• **Goal of the exercise**: Report every line of the listing below in which the string "scene" appears.

• **Task inputs**:
Segment Open

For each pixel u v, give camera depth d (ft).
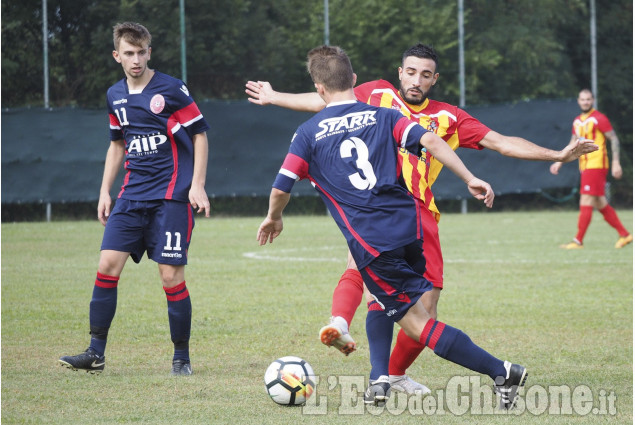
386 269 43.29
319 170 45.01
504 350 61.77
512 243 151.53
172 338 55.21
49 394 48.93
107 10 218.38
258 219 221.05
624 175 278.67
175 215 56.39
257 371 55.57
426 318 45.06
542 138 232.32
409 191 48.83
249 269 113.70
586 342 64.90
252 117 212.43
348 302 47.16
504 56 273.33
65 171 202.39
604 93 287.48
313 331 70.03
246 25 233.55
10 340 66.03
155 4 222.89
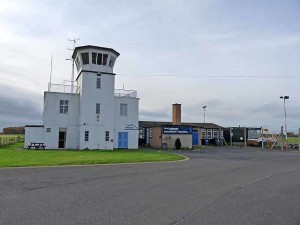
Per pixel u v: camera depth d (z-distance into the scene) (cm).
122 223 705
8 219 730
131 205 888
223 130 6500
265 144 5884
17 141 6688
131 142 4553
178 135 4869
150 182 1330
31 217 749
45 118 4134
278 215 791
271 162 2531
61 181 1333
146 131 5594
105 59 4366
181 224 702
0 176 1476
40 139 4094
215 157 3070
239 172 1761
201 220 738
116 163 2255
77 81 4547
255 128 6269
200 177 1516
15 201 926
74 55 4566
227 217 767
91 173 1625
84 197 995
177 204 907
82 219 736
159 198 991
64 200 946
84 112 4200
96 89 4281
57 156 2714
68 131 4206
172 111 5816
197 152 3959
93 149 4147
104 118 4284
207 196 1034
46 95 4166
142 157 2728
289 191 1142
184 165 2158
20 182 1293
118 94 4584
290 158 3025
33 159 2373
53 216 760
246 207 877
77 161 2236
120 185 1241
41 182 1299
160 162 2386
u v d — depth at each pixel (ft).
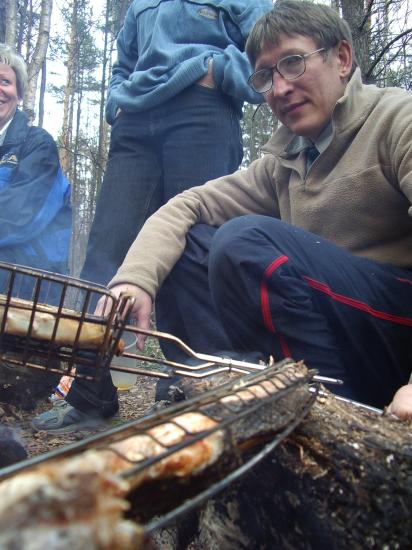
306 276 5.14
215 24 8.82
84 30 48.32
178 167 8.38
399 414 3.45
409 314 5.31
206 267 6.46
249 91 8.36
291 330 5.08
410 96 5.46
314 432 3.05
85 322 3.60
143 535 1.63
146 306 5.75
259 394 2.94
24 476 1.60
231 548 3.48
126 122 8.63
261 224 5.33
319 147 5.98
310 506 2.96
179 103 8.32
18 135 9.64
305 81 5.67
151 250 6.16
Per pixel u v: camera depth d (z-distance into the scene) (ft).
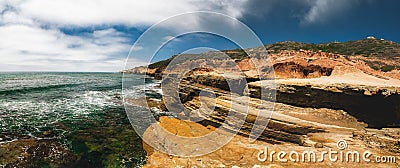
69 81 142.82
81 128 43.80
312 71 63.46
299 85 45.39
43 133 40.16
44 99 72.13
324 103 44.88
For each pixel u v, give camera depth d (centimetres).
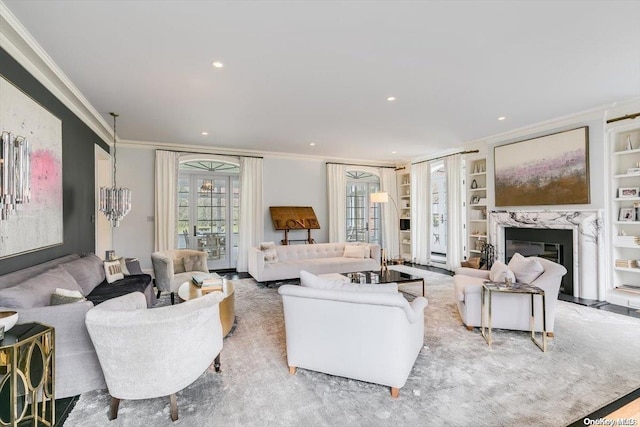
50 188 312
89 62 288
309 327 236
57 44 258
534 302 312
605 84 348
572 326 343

Segment Closed

• **Result**:
Per pixel u v: camera depth d (z-distance into the scene) (cm).
Per pixel u v: camera depth d (z-distance into the scene) (ft).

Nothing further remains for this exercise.